__Assigned task__.
Output every line of text from the rows below in its original wording, and leave the pictures out of your answer.

Stored data entries:
————
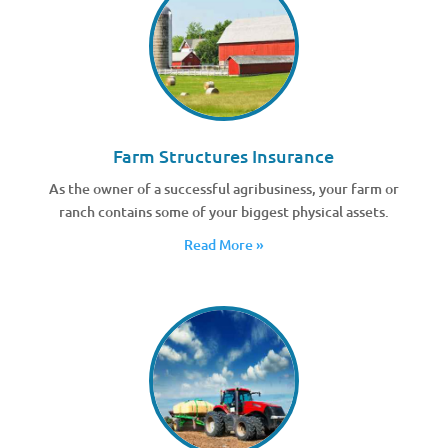
Farm Structures Insurance
As the owner of a successful agribusiness, your farm or
ranch contains some of your biggest physical assets.
Read More »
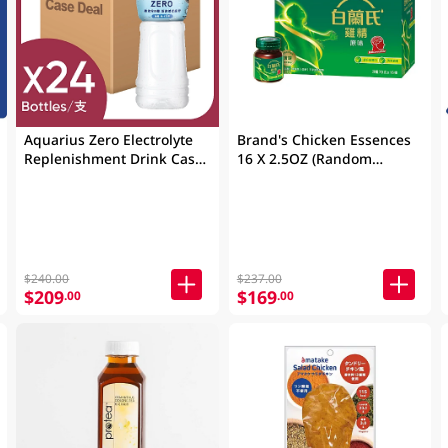
Aquarius Zero Electrolyte
Brand's Chicken Essences
Replenishment Drink Case
16 X 2.5OZ (Random
24 X 500ML
Packaging)
$240.00
$237.00
$209
$169
.00
.00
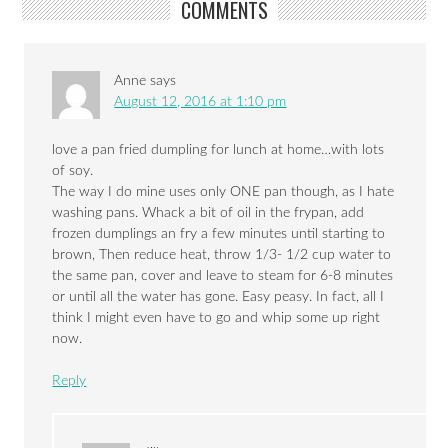
COMMENTS
Anne
says
August 12, 2016 at 1:10 pm
love a pan fried dumpling for lunch at home…with lots
of soy.
The way I do mine uses only ONE pan though, as I hate
washing pans. Whack a bit of oil in the frypan, add
frozen dumplings an fry a few minutes until starting to
brown, Then reduce heat, throw 1/3- 1/2 cup water to
the same pan, cover and leave to steam for 6-8 minutes
or until all the water has gone. Easy peasy. In fact, all I
think I might even have to go and whip some up right
now.
Reply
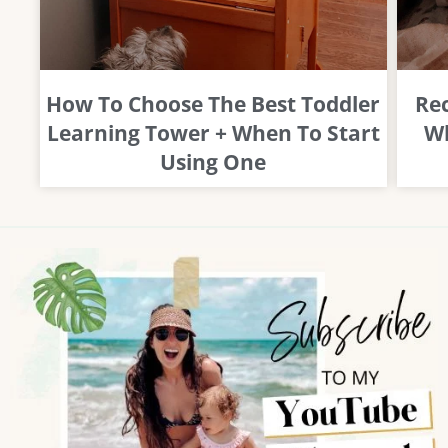
How To Choose The Best Toddler
Rec
Learning Tower + When To Start
Wh
Using One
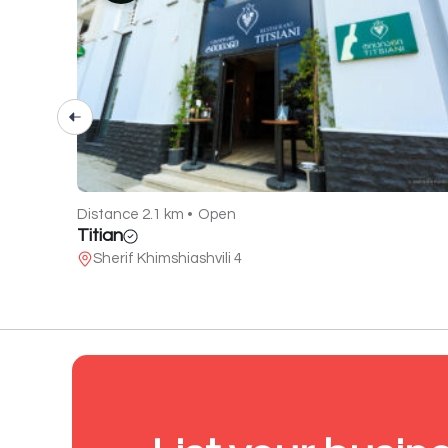
Distance 2.1 km •
Open
Titian
Sherif Khimshiashvili 4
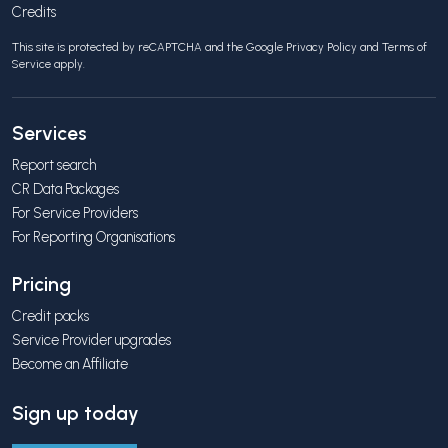
Credits
This site is protected by reCAPTCHA and the Google
Privacy Policy
and
Terms of
Service
apply.
Services
Report search
CR Data Packages
For Service Providers
For Reporting Organisations
Pricing
Credit packs
Service Provider upgrades
Become an Affiliate
Sign up today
————
__Solution for this task__.
Farm Structures Insurance
As the owner of a successful agribusiness, your farm or
ranch contains some of your biggest physical assets.
Read More »
Aquarius Zero Electrolyte
Brand's Chicken Essences
Replenishment Drink Case
16 X 2.5OZ (Random
24 X 500ML
Packaging)
$240.00
$237.00
$209
$169
.00
.00
COMMENTS
Anne
says
August 12, 2016 at 1:10 pm
love a pan fried dumpling for lunch at home…with lots
of soy.
The way I do mine uses only ONE pan though, as I hate
washing pans. Whack a bit of oil in the frypan, add
frozen dumplings an fry a few minutes until starting to
brown, Then reduce heat, throw 1/3- 1/2 cup water to
the same pan, cover and leave to steam for 6-8 minutes
or until all the water has gone. Easy peasy. In fact, all I
think I might even have to go and whip some up right
now.
Reply
How To Choose The Best Toddler
Rec
Learning Tower + When To Start
Wh
Using One
Distance 2.1 km •
Open
Titian
Sherif Khimshiashvili 4
Credits
This site is protected by reCAPTCHA and the Google
Privacy Policy
and
Terms of
Service
apply.
Services
Report search
CR Data Packages
For Service Providers
For Reporting Organisations
Pricing
Credit packs
Service Provider upgrades
Become an Affiliate
Sign up today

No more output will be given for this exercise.